The captain’s voice comes through Tom’s headphones. In confident tones he announces that flight
AC
117 is commencing its descent. They will be arriving in Vancouver in twenty minutes. Local time will be 5:17 p.m. The captain requests that all passengers return to their seats and fasten their seatbelts. Tom looks up. None of the passengers are standing so no one moves. He feels the plane tilt downwards. He tries not to cry. He has twenty minutes to convince his wife that he isn’t invisible. He disobeys the captain’s orders and dares another trip to the bathroom. He pushes past the man in seat 27
D
.

As Tom walks down the aisle, the man in seat 27
D
begins to study the Perfectionist. He watches her watch
clouds out the airplane window. The Perfectionist notices she’s being studied. She doesn’t look over. She keeps her eyes on the clouds.

He swallows, clears his throat. His thumb and forefinger rub together.

‘Perf ?’ he asks.

The Perfectionist looks over. He’s looking right at her. For the first time she looks right at him. She reaches out and traces her index finger across his lips.

‘Literal?’ she asks.

‘Literal?’ says the Broken-Hearted Man. ‘Nobody’s called me that in years.’

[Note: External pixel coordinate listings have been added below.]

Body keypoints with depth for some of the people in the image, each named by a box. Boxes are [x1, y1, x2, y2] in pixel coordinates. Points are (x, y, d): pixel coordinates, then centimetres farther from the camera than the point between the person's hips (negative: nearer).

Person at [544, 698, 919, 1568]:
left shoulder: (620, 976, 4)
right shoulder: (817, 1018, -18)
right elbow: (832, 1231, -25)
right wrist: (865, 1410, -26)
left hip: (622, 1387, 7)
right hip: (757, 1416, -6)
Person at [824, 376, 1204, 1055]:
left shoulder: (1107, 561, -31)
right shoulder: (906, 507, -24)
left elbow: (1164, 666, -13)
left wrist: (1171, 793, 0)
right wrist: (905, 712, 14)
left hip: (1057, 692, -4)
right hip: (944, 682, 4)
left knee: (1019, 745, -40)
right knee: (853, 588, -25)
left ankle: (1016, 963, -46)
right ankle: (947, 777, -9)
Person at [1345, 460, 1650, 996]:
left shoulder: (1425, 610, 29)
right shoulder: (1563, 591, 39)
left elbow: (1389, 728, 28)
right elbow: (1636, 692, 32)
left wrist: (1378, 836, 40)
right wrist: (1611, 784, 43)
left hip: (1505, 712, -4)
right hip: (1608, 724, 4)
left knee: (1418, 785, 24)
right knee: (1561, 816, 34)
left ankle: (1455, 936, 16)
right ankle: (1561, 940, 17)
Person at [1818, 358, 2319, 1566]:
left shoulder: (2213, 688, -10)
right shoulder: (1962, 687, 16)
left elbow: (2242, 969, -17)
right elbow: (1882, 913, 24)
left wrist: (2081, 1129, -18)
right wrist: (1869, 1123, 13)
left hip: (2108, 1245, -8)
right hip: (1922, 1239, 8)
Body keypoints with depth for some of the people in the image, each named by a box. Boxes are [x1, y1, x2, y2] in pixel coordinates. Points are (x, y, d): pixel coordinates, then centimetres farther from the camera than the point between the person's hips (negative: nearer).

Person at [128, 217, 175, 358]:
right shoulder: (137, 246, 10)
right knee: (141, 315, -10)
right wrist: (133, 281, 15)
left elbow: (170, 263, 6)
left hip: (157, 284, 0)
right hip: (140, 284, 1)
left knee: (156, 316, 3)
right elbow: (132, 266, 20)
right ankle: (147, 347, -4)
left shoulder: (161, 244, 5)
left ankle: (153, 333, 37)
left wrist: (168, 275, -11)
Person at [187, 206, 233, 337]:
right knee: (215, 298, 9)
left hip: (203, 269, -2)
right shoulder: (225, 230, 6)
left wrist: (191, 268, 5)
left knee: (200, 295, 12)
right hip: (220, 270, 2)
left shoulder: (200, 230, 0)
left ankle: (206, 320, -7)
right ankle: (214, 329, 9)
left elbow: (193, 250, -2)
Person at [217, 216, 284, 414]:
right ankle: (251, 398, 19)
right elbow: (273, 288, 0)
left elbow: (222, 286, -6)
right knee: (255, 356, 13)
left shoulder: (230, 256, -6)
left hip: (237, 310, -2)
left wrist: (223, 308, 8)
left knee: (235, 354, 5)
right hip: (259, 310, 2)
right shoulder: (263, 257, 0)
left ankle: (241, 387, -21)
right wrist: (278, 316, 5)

The Literal and the Perfectionist dated in high school. They were very much in love. They were each other’s first. They separated to go to university but pledged to stay together.

To prove his love the Literal gave the Perfectionist his heart. He put it in a shoebox, wrapped the box in silver paper and carried it down to the post office. After licking twenty-nine dollars and forty-seven cents’ worth of stamps, he addressed the package to the Perfectionist, c/o McGill University, Montreal, Quebec.

Three weeks later, the same shoebox arrived in the Literal’s mailbox. It was wrapped in the same silver paper, but the box had been opened. His heart was inside. At that moment, the Literal stopped being the Literal. He became the Broken-Hearted Man. He was so crushed he never talked to her again.

‘What are the chances I’d be sitting next to her on an airplane?’ the Broken-Hearted Man asks himself. Impossible odds. Must be fate. Daily for thirteen years, sometimes three times a day, he’d rehearsed this moment. He knew exactly what he was going to say, what tone of voice he’d use. He wouldn’t be bitter – that would make him look weak. He’d be casual. He would be glad to see her. It wouldn’t be the most important moment of his day.